Work to be completed: In the football coach's remarks, what reason does Summers give for why the multiplier was put into place? Please answer in one to three sentences.

==== Supplied passage

Alabama Christian Academy coach Michael Summers took Friday’s news in stride, but offered up an opinion that resonates with a lot of high school football fans throughout the state.

“I think they addressed the third or fourth biggest problem in the AHSAA,” he said. “The biggest problems with the AHSAA is recruiting and transfers. And if we don’t want a climate like college football has right now, we need to do something about that. There are private schools that recruit and recruit heavily and have clusters of transfers move in … but there’s plenty of city schools that do the same thing and if you take care of that issue, I think you take care of the issue that most people have with the private schools.

“The multiplier was put into place because we pulled kids out of our district. There are schools everywhere that are pulling kids out of their districts now and they’re not private schools and nothing is being done to them. That was not addressed. I don’t know that anything as it pertains to representation was addressed. We have a separate private school championship division and we still only have one private school member (retired UMS-Wright coach Terry Curtis) on the board.

========
==== Input data

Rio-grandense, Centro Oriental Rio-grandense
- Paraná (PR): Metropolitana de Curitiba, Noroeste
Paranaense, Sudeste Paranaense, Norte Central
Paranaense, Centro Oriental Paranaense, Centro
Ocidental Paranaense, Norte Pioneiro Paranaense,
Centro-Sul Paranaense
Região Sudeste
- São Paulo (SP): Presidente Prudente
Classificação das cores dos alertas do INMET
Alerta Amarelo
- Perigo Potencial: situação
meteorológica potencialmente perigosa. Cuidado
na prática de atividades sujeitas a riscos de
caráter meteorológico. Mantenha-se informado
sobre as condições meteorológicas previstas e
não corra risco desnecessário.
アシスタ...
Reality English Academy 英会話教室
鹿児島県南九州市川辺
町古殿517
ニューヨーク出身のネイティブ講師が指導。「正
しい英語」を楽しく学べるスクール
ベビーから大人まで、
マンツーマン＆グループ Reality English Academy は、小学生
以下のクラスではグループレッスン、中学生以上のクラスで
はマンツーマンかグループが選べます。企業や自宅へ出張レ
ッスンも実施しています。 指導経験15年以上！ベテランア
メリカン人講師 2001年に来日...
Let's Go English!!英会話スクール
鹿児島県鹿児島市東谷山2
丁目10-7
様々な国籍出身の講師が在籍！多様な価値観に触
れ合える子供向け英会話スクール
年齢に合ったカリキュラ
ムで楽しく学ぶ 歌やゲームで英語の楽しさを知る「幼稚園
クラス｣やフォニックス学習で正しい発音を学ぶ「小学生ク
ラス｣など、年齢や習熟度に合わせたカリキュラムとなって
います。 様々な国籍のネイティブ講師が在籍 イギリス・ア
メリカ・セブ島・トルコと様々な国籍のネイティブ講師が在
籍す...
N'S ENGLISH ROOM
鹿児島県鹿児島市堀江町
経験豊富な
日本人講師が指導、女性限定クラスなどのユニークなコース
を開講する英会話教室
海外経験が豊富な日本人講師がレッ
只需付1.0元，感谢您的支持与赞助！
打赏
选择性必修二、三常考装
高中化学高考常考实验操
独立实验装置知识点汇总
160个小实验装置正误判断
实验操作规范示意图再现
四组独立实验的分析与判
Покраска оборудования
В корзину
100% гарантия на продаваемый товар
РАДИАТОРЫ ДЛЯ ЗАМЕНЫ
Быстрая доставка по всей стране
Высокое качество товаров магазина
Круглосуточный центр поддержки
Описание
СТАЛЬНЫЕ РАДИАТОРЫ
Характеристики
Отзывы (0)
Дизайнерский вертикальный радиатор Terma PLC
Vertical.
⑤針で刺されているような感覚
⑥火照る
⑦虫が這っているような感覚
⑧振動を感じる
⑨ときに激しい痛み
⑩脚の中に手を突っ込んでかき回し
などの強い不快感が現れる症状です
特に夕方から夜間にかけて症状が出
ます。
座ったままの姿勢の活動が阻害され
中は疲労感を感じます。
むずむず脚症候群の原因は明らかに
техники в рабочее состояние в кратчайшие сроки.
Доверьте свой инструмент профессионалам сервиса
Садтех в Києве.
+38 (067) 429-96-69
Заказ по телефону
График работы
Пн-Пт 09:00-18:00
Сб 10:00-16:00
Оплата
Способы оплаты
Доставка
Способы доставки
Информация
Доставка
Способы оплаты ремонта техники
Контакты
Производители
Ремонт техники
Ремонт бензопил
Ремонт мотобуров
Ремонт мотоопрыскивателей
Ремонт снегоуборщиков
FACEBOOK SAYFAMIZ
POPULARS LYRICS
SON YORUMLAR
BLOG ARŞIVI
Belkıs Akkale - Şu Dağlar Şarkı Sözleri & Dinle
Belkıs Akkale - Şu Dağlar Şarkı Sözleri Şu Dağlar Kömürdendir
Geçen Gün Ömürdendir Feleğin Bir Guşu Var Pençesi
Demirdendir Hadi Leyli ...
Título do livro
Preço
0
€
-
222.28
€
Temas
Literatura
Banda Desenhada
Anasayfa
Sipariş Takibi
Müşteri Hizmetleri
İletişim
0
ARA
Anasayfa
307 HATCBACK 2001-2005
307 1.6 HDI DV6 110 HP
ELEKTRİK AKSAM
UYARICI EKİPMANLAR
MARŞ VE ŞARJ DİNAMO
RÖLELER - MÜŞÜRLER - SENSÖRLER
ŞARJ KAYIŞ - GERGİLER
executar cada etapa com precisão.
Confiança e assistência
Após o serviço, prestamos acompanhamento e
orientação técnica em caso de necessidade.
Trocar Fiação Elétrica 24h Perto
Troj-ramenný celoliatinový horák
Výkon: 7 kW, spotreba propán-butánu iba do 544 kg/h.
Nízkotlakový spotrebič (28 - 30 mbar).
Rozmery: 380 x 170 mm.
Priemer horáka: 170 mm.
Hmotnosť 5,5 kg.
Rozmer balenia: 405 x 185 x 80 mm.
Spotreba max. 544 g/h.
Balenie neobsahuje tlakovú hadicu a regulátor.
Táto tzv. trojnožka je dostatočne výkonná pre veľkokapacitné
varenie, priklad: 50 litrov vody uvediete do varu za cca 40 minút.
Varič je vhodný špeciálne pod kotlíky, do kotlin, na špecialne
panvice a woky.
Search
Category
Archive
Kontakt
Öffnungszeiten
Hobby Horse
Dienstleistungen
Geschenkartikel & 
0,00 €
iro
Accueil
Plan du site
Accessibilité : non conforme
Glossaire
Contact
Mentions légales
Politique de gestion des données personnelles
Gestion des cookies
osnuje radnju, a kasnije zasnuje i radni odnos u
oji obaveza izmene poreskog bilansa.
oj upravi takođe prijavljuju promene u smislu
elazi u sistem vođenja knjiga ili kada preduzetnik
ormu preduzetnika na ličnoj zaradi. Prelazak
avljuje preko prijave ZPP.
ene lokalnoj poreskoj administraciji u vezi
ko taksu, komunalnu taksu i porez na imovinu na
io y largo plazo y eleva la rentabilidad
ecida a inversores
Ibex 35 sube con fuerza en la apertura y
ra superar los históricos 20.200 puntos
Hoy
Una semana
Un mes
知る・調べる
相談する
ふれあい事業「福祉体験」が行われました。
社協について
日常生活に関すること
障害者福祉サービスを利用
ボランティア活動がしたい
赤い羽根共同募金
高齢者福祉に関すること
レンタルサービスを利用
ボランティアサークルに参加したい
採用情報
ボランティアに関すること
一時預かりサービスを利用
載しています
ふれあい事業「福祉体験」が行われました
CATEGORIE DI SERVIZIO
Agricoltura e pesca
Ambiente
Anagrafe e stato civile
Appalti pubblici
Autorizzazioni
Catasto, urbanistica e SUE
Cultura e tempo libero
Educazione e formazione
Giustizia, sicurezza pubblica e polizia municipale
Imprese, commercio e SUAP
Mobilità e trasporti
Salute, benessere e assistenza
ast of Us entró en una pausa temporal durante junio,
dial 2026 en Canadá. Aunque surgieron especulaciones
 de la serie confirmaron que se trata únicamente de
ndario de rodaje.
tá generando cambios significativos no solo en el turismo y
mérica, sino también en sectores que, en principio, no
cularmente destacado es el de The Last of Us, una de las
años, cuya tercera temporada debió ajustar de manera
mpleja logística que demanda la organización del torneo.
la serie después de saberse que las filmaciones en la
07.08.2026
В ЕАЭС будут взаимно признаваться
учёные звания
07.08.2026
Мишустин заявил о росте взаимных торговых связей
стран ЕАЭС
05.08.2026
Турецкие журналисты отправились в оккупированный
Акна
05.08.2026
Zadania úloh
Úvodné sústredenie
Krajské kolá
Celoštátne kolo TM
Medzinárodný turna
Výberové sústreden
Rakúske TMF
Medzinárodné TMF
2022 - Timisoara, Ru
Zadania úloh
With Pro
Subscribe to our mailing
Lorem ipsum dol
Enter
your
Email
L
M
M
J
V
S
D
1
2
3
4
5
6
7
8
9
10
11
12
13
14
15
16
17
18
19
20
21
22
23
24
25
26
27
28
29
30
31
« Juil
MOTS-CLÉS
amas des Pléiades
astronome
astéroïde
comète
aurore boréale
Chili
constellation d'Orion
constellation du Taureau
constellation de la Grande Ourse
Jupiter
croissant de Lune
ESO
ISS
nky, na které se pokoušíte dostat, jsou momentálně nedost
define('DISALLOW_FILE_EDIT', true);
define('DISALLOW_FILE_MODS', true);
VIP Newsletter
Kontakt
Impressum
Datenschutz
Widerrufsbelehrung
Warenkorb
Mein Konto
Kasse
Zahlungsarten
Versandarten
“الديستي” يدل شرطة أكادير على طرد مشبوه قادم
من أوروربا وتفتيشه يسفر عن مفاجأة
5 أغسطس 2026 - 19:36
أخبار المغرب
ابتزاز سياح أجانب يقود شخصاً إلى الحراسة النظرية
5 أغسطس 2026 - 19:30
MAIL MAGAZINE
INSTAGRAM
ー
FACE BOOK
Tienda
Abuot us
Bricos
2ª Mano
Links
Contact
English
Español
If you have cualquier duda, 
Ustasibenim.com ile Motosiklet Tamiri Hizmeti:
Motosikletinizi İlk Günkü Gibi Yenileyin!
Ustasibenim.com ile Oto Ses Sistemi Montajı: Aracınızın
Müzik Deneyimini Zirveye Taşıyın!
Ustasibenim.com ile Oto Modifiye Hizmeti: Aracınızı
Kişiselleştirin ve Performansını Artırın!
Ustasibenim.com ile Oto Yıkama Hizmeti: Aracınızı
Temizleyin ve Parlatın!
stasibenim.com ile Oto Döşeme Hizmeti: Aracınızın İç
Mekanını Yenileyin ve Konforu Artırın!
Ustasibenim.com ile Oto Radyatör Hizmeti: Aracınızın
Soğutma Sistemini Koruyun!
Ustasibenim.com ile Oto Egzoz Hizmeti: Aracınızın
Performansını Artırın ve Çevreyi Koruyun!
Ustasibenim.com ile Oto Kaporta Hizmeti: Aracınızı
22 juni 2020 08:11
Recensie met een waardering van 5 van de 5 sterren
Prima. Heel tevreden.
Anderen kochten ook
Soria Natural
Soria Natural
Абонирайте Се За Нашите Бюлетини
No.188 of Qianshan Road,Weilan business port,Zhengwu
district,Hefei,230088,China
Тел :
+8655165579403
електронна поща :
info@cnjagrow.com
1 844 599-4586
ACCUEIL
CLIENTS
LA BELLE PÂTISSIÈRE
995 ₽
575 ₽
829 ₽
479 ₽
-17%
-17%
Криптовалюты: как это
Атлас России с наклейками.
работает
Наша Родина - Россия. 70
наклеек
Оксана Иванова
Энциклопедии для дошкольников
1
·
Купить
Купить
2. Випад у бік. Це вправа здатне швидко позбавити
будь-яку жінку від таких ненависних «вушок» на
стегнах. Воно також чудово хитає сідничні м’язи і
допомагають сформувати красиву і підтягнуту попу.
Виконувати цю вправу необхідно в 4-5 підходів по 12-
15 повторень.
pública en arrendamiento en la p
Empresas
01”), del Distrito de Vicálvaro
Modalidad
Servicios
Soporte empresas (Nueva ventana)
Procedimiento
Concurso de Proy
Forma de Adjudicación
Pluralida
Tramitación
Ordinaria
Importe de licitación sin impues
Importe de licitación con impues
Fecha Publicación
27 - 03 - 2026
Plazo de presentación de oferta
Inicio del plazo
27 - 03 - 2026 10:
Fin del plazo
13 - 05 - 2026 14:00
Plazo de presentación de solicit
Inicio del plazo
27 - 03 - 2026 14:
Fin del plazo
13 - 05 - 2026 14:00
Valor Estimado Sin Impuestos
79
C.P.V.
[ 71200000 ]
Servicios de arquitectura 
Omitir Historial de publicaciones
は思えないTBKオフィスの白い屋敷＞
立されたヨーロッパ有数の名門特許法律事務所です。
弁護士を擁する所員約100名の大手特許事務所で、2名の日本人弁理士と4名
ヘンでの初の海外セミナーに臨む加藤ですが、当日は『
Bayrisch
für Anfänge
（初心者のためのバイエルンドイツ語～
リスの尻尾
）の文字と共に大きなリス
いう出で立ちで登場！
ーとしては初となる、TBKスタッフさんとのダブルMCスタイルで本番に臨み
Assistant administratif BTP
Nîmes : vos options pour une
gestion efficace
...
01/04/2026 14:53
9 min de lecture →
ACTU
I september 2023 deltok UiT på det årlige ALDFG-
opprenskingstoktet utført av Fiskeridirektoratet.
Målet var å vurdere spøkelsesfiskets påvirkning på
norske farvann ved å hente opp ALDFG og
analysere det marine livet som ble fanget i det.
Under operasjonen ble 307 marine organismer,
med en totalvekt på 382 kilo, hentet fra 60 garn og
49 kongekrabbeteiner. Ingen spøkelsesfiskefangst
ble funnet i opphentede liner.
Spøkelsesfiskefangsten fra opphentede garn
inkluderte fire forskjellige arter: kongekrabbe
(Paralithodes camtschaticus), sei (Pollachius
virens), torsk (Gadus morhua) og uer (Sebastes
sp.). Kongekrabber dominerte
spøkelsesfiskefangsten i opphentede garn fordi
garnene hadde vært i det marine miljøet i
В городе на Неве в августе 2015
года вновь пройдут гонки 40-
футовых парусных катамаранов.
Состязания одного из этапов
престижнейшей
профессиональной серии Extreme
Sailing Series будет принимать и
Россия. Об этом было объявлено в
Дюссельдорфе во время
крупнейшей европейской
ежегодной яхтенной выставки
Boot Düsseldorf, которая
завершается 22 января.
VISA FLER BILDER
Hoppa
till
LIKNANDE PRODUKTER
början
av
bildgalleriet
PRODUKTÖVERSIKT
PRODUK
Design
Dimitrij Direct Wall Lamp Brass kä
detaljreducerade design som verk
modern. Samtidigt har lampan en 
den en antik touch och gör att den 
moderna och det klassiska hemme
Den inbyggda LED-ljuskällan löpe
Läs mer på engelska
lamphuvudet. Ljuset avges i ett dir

========

The answer: Summers says the multiplier was put into place because his school pulled kids from outside its district.